Melt the butter and chocolate: Add the butter and chocolate to a microwave-safe bowl and heat in 30-second intervals until melted and smooth. Stir after each one to make sure the chocolate isnt burning.
Mix together wet ingredients: Add the sugar and eggs to the bowl with melted butter and chocolate. Whisk together until well combined by hand or using a stand mixer with the whisk attachment.
Add dry ingredients: Switch to a rubber spatula, then fold in the vanilla extract. Sift in the flour, cocoa powder, and salt. Stir until just combined. Be careful not to overmix the batter.

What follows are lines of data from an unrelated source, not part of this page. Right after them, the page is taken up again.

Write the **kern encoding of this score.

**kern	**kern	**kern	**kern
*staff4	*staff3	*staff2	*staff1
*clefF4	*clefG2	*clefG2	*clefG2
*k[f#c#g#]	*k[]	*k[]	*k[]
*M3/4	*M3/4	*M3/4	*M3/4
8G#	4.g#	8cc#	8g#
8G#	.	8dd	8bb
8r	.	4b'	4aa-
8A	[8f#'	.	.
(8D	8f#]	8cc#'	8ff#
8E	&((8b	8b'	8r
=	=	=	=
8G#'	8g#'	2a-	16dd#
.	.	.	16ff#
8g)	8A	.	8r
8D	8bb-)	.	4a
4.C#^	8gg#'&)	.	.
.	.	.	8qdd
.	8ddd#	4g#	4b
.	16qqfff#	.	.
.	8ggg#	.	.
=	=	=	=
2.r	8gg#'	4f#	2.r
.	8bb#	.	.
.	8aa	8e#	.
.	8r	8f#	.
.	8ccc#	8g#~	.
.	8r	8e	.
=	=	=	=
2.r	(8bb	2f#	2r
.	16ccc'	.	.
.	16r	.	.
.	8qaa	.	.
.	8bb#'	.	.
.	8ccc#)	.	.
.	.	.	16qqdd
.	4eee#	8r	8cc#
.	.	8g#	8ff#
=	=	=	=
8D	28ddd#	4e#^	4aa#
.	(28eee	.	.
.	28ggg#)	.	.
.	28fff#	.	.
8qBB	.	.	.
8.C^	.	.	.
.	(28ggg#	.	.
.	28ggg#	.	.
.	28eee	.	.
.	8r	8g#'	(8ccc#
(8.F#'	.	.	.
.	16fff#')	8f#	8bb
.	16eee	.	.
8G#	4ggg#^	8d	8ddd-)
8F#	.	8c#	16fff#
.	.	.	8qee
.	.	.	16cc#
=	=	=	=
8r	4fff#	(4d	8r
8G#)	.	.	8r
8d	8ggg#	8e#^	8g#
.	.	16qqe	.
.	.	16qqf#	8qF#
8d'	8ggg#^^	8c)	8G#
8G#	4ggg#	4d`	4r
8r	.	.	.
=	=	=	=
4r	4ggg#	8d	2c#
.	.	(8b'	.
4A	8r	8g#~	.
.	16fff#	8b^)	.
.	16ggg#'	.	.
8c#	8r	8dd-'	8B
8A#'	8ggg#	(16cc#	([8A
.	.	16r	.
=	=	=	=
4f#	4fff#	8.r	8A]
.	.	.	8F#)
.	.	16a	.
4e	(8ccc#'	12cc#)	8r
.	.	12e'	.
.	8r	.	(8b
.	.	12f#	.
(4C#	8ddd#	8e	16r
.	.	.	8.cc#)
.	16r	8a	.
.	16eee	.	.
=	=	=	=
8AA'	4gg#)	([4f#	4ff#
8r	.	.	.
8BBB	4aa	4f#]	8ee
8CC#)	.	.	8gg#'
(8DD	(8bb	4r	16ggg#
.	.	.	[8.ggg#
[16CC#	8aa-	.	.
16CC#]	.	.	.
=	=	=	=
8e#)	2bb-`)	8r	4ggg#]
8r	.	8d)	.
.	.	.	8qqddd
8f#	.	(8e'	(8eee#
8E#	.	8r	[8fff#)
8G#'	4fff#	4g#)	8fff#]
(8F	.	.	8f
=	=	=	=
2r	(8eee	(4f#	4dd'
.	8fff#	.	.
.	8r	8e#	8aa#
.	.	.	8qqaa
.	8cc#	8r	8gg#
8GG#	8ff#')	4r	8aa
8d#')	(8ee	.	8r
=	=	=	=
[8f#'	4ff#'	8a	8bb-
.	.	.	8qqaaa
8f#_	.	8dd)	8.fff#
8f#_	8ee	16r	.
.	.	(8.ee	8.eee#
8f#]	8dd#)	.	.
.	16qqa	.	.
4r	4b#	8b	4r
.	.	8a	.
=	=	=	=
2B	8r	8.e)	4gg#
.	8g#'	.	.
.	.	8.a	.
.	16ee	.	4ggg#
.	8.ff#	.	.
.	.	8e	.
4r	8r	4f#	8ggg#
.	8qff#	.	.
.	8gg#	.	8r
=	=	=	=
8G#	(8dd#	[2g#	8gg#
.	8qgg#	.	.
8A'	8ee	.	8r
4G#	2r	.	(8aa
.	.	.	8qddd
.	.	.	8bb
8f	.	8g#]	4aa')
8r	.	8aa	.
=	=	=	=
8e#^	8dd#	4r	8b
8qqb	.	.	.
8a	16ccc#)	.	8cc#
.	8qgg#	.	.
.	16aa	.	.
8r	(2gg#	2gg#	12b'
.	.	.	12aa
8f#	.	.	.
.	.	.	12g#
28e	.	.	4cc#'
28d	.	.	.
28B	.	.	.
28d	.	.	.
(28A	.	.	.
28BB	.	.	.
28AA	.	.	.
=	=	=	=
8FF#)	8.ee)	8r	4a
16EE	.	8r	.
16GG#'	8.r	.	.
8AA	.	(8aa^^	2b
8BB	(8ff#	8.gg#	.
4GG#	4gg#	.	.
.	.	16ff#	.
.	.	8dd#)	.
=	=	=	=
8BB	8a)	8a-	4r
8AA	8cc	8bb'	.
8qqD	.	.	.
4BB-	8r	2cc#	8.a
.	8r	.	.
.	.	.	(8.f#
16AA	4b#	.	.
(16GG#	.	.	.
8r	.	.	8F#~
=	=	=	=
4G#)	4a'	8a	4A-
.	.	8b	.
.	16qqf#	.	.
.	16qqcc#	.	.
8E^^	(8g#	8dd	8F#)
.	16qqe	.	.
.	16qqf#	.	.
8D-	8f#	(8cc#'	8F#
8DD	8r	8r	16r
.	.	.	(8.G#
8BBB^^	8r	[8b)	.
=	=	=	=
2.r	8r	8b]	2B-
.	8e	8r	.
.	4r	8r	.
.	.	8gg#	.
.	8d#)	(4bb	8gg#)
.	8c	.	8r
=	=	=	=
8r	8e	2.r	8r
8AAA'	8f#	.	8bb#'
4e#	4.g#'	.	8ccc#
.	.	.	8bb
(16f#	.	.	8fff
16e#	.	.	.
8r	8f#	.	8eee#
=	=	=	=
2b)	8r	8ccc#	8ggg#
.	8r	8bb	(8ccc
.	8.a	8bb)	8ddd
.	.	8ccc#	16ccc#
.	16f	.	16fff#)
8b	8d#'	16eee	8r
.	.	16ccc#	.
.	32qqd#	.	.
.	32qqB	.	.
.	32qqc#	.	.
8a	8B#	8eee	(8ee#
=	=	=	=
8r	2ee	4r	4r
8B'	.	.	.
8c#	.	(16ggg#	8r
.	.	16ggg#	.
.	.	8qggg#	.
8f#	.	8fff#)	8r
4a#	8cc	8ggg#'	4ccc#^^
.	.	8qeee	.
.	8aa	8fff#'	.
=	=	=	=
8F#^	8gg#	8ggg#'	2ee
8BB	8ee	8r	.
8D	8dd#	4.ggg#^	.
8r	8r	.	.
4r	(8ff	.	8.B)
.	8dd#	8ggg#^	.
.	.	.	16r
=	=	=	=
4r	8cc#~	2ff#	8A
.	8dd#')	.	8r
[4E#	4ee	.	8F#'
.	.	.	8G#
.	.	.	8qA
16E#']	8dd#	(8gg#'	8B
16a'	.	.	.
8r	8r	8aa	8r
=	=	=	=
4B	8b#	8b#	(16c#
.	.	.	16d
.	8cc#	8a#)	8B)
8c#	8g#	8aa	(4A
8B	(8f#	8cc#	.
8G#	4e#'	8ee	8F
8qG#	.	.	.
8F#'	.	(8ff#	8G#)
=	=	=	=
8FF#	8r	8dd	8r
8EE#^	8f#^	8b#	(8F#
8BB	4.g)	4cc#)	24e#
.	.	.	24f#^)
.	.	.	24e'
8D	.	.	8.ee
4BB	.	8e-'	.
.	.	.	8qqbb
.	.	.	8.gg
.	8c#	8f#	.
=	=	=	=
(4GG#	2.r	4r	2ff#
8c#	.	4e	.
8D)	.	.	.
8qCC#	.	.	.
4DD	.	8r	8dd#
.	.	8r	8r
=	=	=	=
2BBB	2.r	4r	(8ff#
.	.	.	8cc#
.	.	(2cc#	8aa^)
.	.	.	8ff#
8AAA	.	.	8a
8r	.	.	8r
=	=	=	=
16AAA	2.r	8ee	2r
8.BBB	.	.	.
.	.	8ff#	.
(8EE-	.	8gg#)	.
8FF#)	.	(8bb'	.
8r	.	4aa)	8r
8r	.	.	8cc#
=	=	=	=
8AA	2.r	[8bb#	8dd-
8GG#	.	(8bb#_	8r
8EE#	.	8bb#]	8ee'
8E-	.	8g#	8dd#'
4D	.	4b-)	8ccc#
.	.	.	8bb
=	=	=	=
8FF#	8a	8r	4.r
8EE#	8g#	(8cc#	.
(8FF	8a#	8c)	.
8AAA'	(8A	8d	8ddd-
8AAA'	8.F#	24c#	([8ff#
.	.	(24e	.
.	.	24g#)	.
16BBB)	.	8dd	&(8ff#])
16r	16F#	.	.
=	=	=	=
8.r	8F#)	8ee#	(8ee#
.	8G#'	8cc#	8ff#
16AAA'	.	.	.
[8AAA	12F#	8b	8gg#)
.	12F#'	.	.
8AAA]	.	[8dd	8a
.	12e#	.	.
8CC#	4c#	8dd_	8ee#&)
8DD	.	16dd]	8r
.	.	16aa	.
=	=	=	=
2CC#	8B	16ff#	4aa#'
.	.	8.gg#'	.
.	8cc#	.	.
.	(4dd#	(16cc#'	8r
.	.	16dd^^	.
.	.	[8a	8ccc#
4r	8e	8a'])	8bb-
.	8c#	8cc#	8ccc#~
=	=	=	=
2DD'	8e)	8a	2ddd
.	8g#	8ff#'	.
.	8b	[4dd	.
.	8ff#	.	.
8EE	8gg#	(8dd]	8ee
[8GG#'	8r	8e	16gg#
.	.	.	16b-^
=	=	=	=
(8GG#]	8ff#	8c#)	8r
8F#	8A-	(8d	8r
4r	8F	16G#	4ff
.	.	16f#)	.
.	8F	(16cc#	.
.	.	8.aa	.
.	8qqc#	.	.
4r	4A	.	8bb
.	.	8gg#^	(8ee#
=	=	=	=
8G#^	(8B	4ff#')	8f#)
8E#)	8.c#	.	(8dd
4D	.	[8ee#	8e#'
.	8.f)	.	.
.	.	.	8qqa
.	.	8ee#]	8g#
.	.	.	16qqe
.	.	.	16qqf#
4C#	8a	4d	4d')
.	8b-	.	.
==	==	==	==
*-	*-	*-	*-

Fill muffin tins: Divide the brownie batter evenly among the 12 prepared muffin liners using an ice cream scoop. The brownies should fill each liner about ¾ of the way full.
Bake and cool: Allow the brownie cupcakes to bake for 18-20 minutes. Let them cool in the muffin tin for 10 minutes before transferring them to a wire rack to cool completely. Top with chocolate buttercream, chocolate ganache frosting, or brownie frosting. Enjoy!
TIPS FOR RECIPE SUCCESS
- The brownies have crinkled tops and may sink in the middle, but they are supposed to do that as this is the nature of how brownies bake.
- Make sure to use room-temperature ingredients, particularly the eggs, and butter, as this will ensure that they combine easily and smoothly with the other ingredients.
- Be careful not to overmix the batter, as this can result in tough and dense cupcakes. Mix until the ingredients are just combined, and no streaks of flour remain.
- When melting the chocolate, be sure to do it in a microwave-safe bowl in 30-second intervals, stirring between each interval to prevent it from scorching.
- Let the cupcakes cool in the pan for at least 10-15 minutes before removing them from the tin, as they will be very fragile when they come out of the oven. This will also help them to set properly and maintain their shape.
STORAGE AND FREEZING
Storage: To store the brownie cupcakes, let them cool completely and then store them in an airtight container at room temperature for up to 3-4 days. If you want to keep them for longer, store them in the refrigerator for up to a week.
Freezing: To freeze the brownie cupcakes, let them cool completely, and then wrap each cupcake individually in plastic wrap or aluminum foil. Then, place the wrapped cupcakes in a freezer-safe container or resealable plastic bag and store them in the freezer for up to 3 months. To thaw, remove the cupcakes from the freezer and let them come to room temperature before unwrapping them. You can also reheat them in the microwave or oven if you prefer them warm.
Can I use a different type of chocolate for this recipe?
Yes, you can use other types of chocolate, such as bittersweet or milk chocolate, but keep in mind that it will affect the overall flavor and sweetness of the cupcakes.
Can I add nuts or other mix-ins to the brownie cupcakes?
Yes, you can add nuts, chocolate chips, or other mix-ins to the batter to customize the recipe to your liking.
What is the secret to fudgy brownies?
By not using a leavening agent such as baking powder and by using melted chocolate, and plenty of fat (butter), the brownies will be fudgy and dense. Another helpful tip is to take them out of the oven before they appear to be done – they will continue cooking as they cool.
Quick and Fudgy Brownie Cupcakes
- 1 cup butter, unsalted
- 4 oz semi sweet chocolate
- 1 cup white sugar
- 3 eggs, large
- 1 tbsp vanilla extract
- 1 cup all purpose flour
- ¾ cup unsweetened cocoa powder
- ½ tsp kosher salt
- Preheat the oven to 350° F and line a 12 cup muffin tin with muffin liners.
- In a microwave safe bowl combine the 1 cup butter and 4 oz chocolate. Microwave for 30 seconds at a time stirring in between until the chocolate is completely melted. Up to 90 seconds total. Let the chocolate cool for 5 minutes.
- Add in 1 cup sugar and 3 eggs and whip using a whisk or the whisk attachment on high speed for 2 minutes.
- Switch to a spatula and add in 1 tbsp vanilla and mix until combined. Next add in the 1 cup flour, 3/4 cup cocoa powder, and 1/2 tsp kosher salt. Mix until combined.
- Using an ice cream scoop, scoop the batter into the muffin liners.
- Bake for 18-20 minutes.
- Cool in the pan for 10 minutes then move to a wire rack to cool completely.